**PASSAGE SHOWN:**

__________

He speaks to me during my quiet time. Sometimes, he (the Holy Spirit)
just speaks to my heart and tells me he wants me to go a certain direction. He uses people to sometimes lead me a certain way or just speaks directly to me through His Word.

HE often rebukes me when I am in sin HE comforts me when I feel despair. I want to please HIM above all else!

God communicates to me through His Word, through prayer and through others. I find that He still speaks today and it is up to us to posture our hearts towards Him so that we can hear His voice above all the others.

God communicates to me through reading His word. He also uses our church Pastors, the lessons and series they have been doing. Really strong one this past week. We have been studying Sermon on the Mount. Also through our Worship team and their songs. There are times when having my daily devotions, praying and just seating quiet.
God has communicated through other people, family especially.

He communicates by Gods people and His Holy Spirit. A lot of times I wake up in the middle of the night with someone on my heart to pray for them, He communicates in the Still of the day be still and know I’m Gods Isaiah

Amen ❤️ yes GOD just woke me up this morning at 2:30 am to pray for my daughter. I’m waiting on Him, praying for direction

God communicates through His word. I have to be regularly coming to Him to learn what He has for me. I have to be obedient and love mercy, justice and strength of humility. If I was showing that more in my life oh what a difference it would be to others. May I listen and humbly obey what God wants me to do His way not my way.

Aside from His word I often hear from Him through a devotional that I have read. It always seems when I ask God a question I open up a devotional book or open my email to read a devotional from someone I subscribe to and my question is answered plain and clear (although I will admit I still keep questioning it to be certain of the answer). For instance, we are fostering an 11 year old who is a friend of the family, we never planned to foster but this need was put into our laps. Fast forward 6 months and it’s been a tumultuous ride, so much so that we question if we should continue on. Last week we were doing lots of praying and as I opened these words popped out to me "While we may feel overwhelmed by the needs of the whole wide world, God’s Spirit compels us to do something – to step in, to love, and to rescue. We are strategically placed to be salt and light to those around us." The author of the devotional shared Isaiah 1:17 "Learn to do right; seek justice. Defend the oppressed. Take up the cause of the fatherless; plead the case of the widow." So, long story short…God spoke to me through this devotional.

__________

**DATASET EXCERPT:**
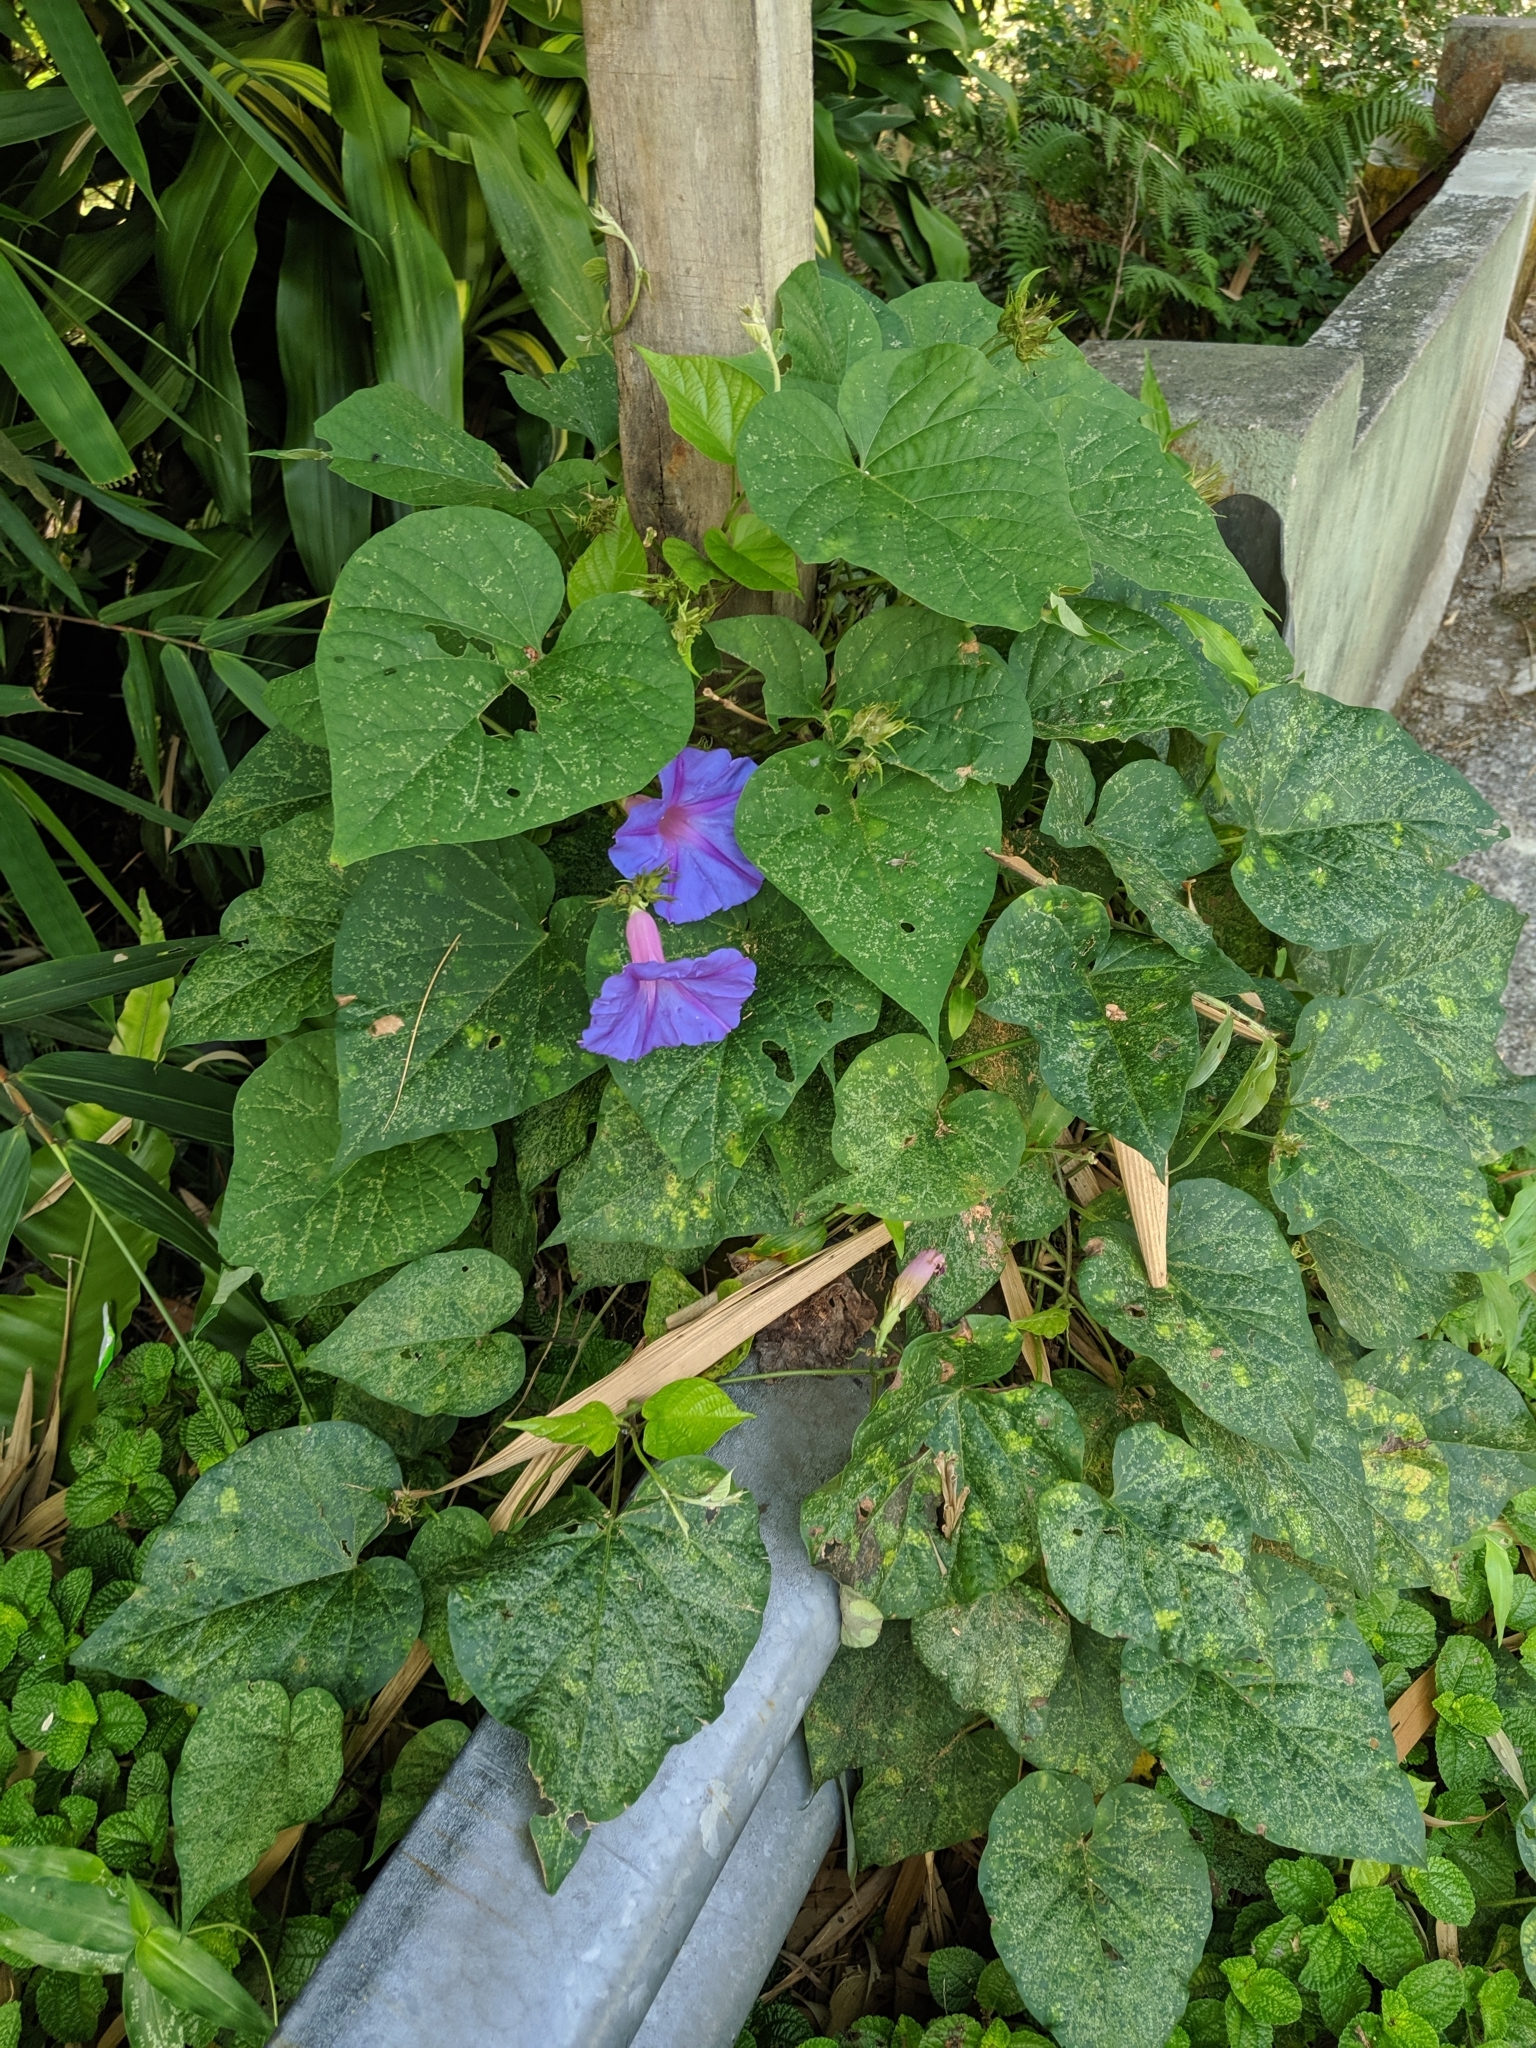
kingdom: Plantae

__________

**SET EXERCISE 1:**
Reproduce the comments on how God speaks, between "He speaks to" and "just seating quiet.", inclusive.
**SET EXERCISE 2:**
Summarize the comments on how God speaks in two sentences.
None of the data matters for this.

**FULL RESPONSE 1:**
He speaks to me during my quiet time. Sometimes, he (the Holy Spirit)
just speaks to my heart and tells me he wants me to go a certain direction. He uses people to sometimes lead me a certain way or just speaks directly to me through His Word.

HE often rebukes me when I am in sin HE comforts me when I feel despair. I want to please HIM above all else!

God communicates to me through His Word, through prayer and through others. I find that He still speaks today and it is up to us to posture our hearts towards Him so that we can hear His voice above all the others.

God communicates to me through reading His word. He also uses our church Pastors, the lessons and series they have been doing. Really strong one this past week. We have been studying Sermon on the Mount. Also through our Worship team and their songs. There are times when having my daily devotions, praying and just seating quiet.

**FULL RESPONSE 2:**
The commenters describe God speaking to them through His Word, prayer, devotionals, church pastors, worship songs, family and other people, and sometimes by waking them at night to pray for someone. One commenter, who is fostering an 11-year-old family friend and questioning whether to continue, found an answer in a devotional that quoted Isaiah 1:17.